Leaving the Academy of Natural Sciences, cross 19th Street, walk along to 18th and then cross that street. At the Embassy Suites Hotel, there is another sculpture worthy of note. At the rear of the building, on the point of land where Cherry Street crosses the Parkway, we find the handsome sculpture-fountain by Oskar Stonorov and Jorio Vivarelli, with water cascading over a male figure holding a young girl aloft, as two others prepare to help lift her from the pool below. This is an example of the benefits of the Philadelphia one-percent-of-building-costs rule. This city regulation commits architects and builders to set aside that percentage for decoration — sculpture, a mural, bas relief — on buildings constructed within the city limits. It is responsible for some of the more exciting contemporary art seen on or in our new buildings.
Mace's Crossing
Opposite it is Mace's Crossing, a tavern which refused to leave when the apartment building behind it — The Windsor — was constructed. It provides one of those accidental but delightful accents which enliven a city. It is also a rather old-fashioned watering spot, rather than a cocktail lounge like those in the fashionable buildings nearby.
Sculpture to the martyrs
Walk along to the corner of 16th and Arch Street, with the Pennnwalt Building and friends Select School on the left.

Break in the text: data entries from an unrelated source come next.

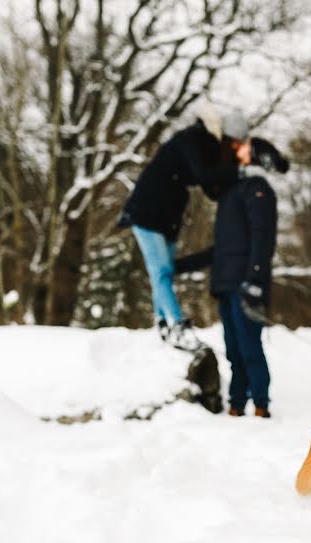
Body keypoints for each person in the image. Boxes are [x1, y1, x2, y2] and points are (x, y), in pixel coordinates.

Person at [117, 106, 252, 350]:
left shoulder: (211, 150)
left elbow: (212, 189)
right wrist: (240, 170)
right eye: (232, 144)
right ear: (224, 136)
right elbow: (204, 174)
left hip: (167, 216)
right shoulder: (191, 139)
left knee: (164, 272)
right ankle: (177, 325)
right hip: (147, 210)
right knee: (162, 272)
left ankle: (163, 323)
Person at [177, 173, 284, 419]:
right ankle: (236, 403)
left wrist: (255, 278)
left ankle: (260, 404)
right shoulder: (226, 200)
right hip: (225, 287)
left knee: (250, 349)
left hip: (247, 288)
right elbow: (219, 252)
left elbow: (262, 233)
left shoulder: (253, 188)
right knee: (233, 350)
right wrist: (179, 266)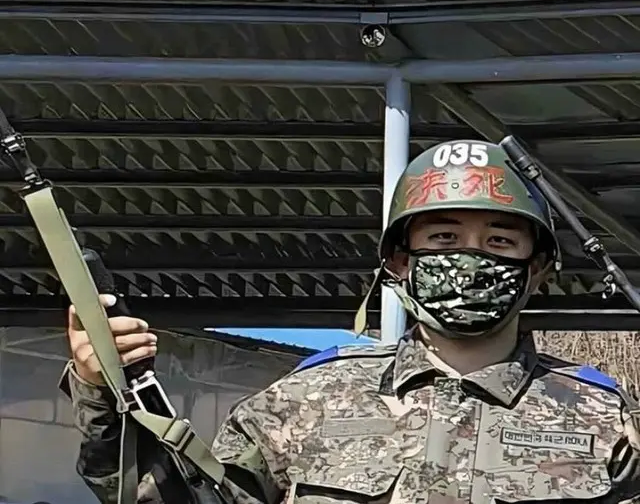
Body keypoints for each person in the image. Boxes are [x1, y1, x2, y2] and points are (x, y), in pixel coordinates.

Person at [61, 139, 640, 504]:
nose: (469, 258)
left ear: (536, 270)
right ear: (400, 262)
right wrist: (104, 390)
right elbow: (165, 497)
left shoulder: (604, 417)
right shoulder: (306, 399)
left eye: (498, 241)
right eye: (444, 238)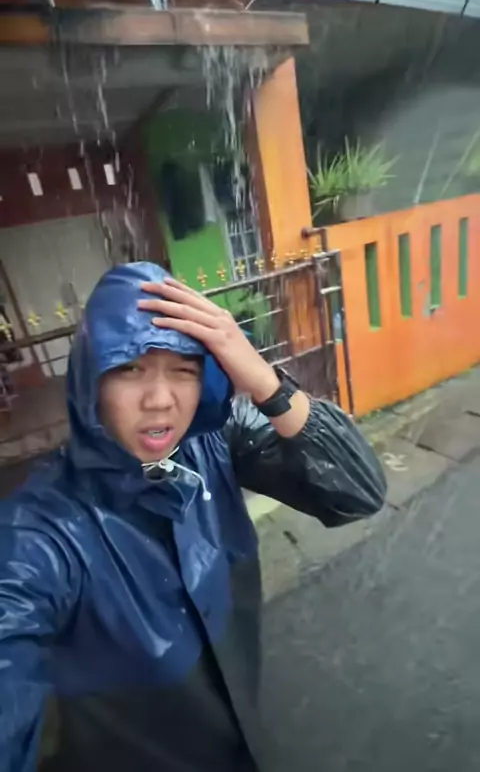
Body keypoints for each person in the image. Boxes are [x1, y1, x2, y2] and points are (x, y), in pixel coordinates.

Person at [0, 261, 386, 772]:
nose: (160, 400)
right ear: (91, 379)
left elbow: (357, 492)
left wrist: (267, 383)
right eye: (130, 369)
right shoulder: (42, 532)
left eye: (183, 370)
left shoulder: (214, 441)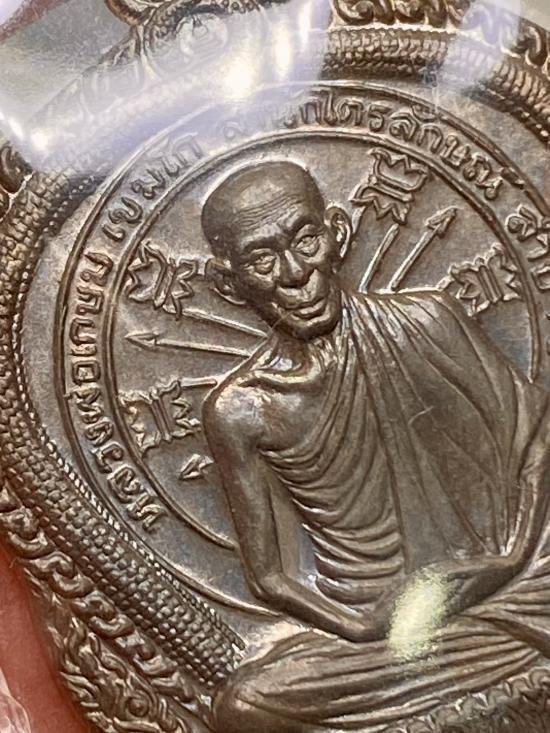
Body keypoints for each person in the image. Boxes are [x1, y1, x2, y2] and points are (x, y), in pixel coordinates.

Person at [200, 161, 550, 732]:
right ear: (228, 283)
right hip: (378, 632)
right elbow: (269, 578)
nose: (295, 274)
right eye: (262, 261)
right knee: (245, 705)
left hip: (505, 583)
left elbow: (539, 437)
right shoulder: (241, 409)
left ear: (336, 234)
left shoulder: (429, 319)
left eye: (305, 241)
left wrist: (510, 560)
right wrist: (362, 628)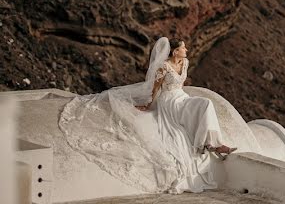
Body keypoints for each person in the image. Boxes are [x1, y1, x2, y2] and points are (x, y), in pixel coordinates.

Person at [59, 37, 237, 194]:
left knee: (205, 103)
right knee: (192, 115)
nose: (186, 50)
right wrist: (148, 105)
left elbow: (181, 84)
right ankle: (211, 144)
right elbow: (155, 88)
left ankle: (213, 143)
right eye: (183, 48)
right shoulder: (164, 67)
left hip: (182, 97)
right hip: (169, 102)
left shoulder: (186, 62)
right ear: (175, 51)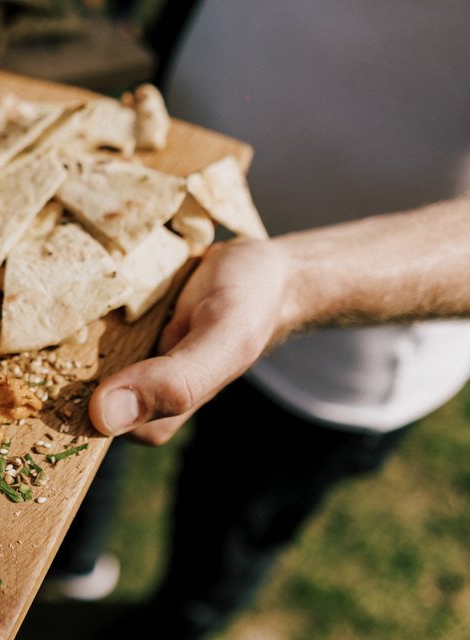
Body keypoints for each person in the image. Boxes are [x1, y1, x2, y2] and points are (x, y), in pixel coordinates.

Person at [50, 0, 470, 636]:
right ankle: (71, 572)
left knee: (218, 547)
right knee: (82, 436)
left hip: (335, 365)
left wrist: (301, 282)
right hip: (137, 236)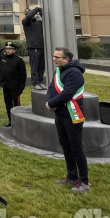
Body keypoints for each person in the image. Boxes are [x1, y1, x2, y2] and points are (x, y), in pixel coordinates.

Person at [45, 47, 89, 193]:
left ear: (66, 59)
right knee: (66, 146)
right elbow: (51, 88)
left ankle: (84, 181)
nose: (54, 59)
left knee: (76, 148)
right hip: (60, 114)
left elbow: (68, 93)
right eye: (54, 56)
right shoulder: (59, 70)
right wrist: (49, 101)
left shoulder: (74, 73)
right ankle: (71, 176)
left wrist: (51, 104)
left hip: (72, 115)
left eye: (57, 57)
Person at [0, 41, 26, 126]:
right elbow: (0, 70)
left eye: (10, 49)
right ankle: (11, 120)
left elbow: (23, 75)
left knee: (16, 105)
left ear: (14, 50)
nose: (8, 50)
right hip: (5, 85)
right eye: (7, 49)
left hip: (15, 87)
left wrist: (21, 88)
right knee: (8, 104)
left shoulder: (19, 60)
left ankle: (18, 122)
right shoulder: (3, 58)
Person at [23, 6, 46, 90]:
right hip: (33, 48)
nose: (31, 15)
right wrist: (37, 9)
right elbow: (28, 17)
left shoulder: (39, 22)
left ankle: (40, 82)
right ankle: (35, 83)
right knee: (34, 67)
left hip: (41, 47)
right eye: (28, 14)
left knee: (41, 67)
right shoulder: (26, 22)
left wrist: (41, 12)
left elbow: (46, 21)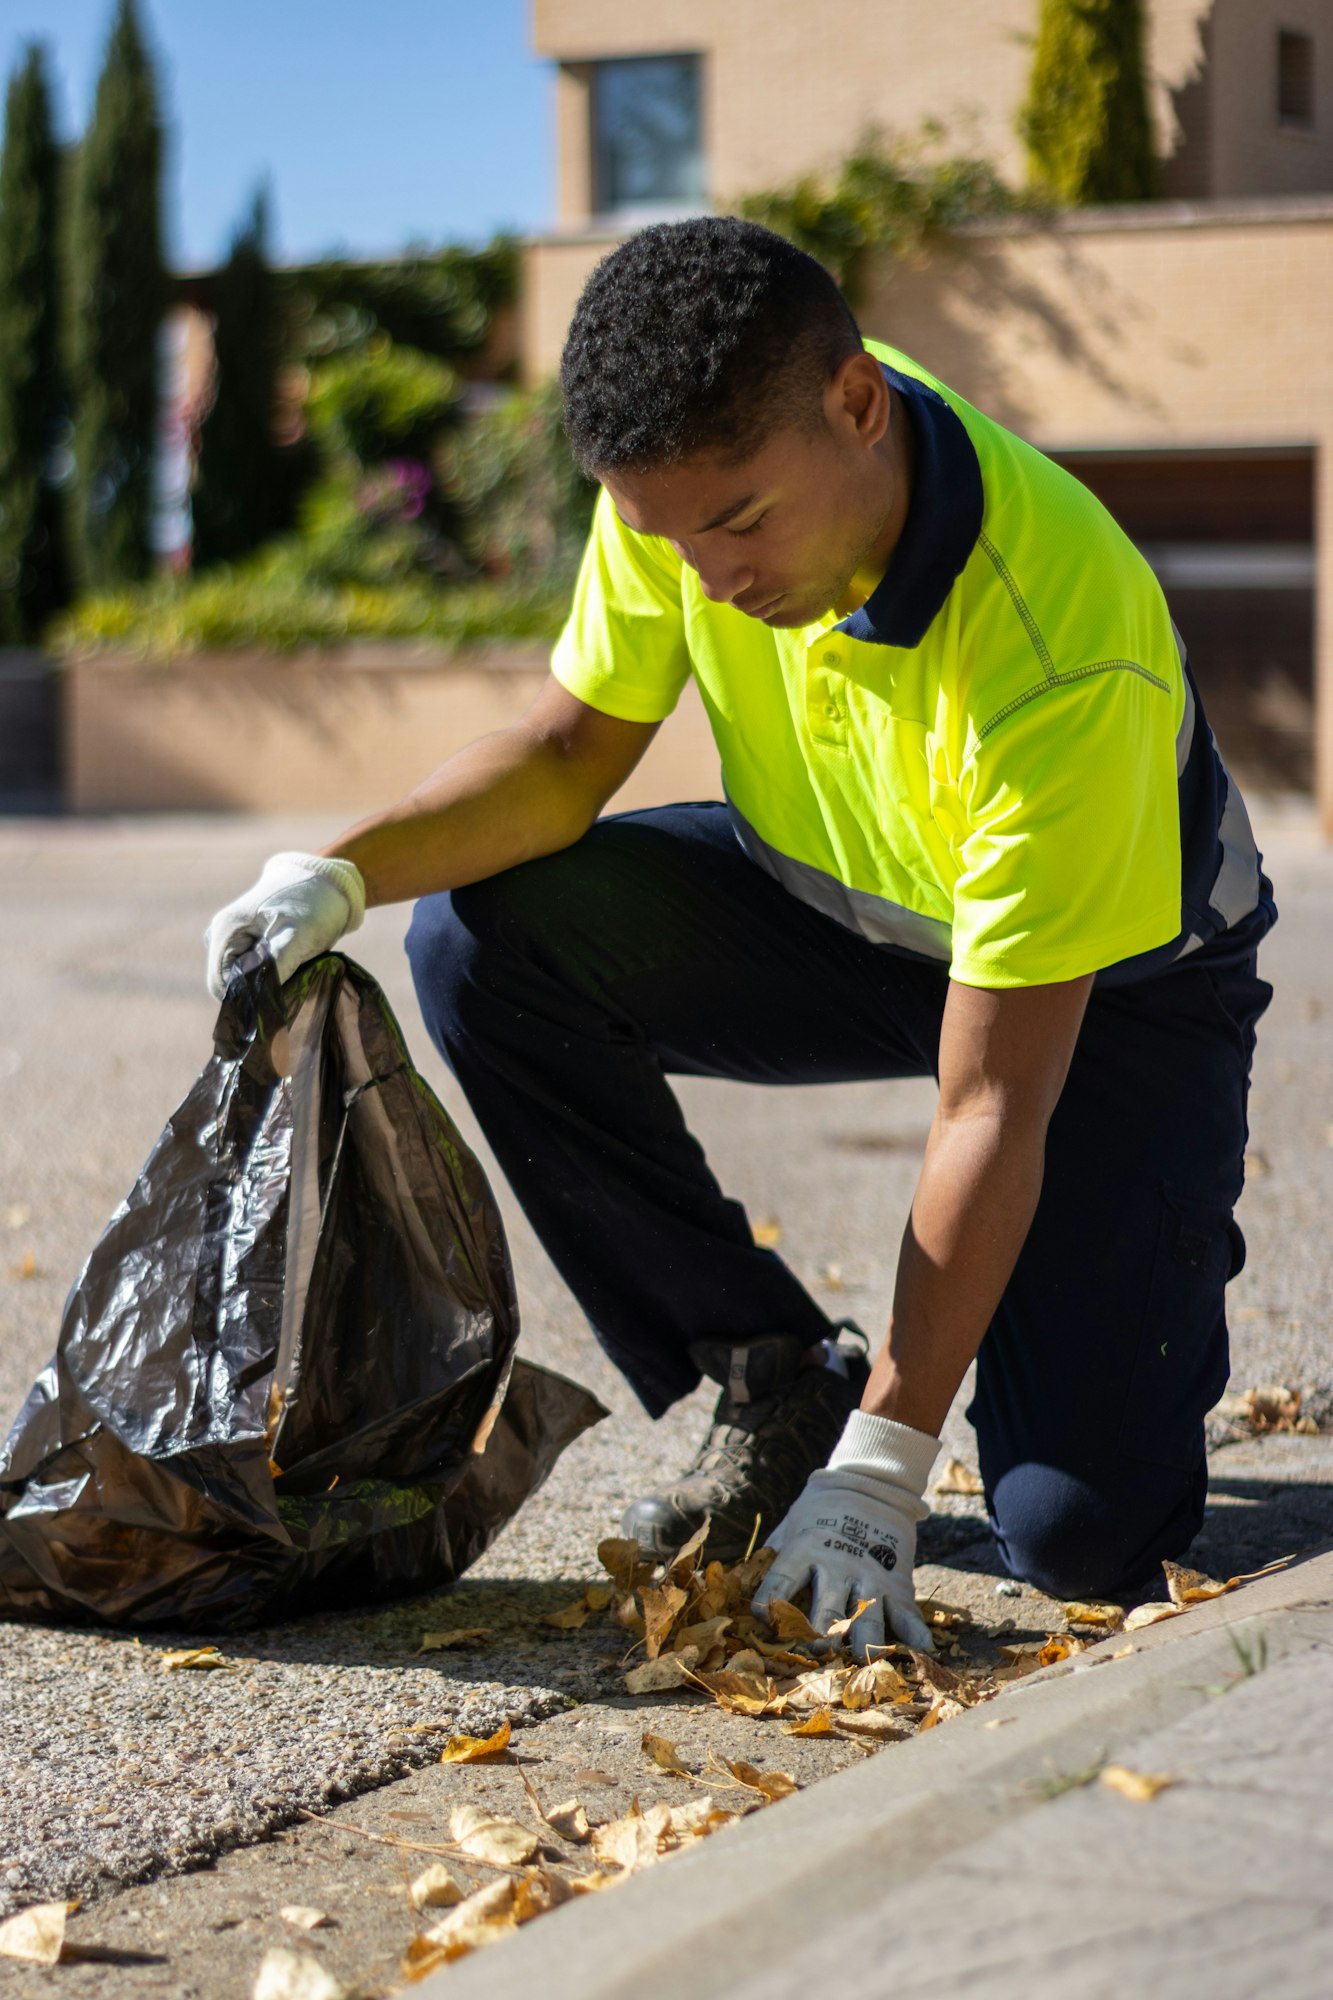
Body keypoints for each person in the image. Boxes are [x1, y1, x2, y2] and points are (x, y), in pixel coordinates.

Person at [206, 217, 1274, 1660]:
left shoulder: (1052, 639)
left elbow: (989, 1102)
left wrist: (887, 1472)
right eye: (663, 535)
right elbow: (564, 755)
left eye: (739, 525)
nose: (705, 576)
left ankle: (1124, 1253)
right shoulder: (689, 471)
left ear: (855, 408)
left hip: (1110, 993)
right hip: (837, 912)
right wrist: (331, 877)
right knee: (478, 938)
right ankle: (774, 1374)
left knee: (1082, 1537)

Here is the monument by C. Natan Rapoport (1964) in memory of the six million jewish martyrs who perished at the hands of the Nazis between 1933 and 1945. It is a powerful statement of struggle and agony. Among the striving figures can be discerned the torah, an old scholar wearing his prayer shawl and an arm holding a sword for freedom.
Thaddeus Kosciuszko
In the Logan Square area a new look had come to Philadelphia. Facing the Parkway, between 18th and 19th Streets and just opposite the academy of Natural Sciences, is the Four Seasons Hotel, which opened in 1983. In front, an heroic statue of Thaddeus Kosciuszko by Marian Konieczny glorifies the Polish military genius. The white and red base of the monument symbolizes the colors of the polish flag. It was given to the United States by the Polish people as sign of Polish-American friendship and to commemorate 200 years of our independence.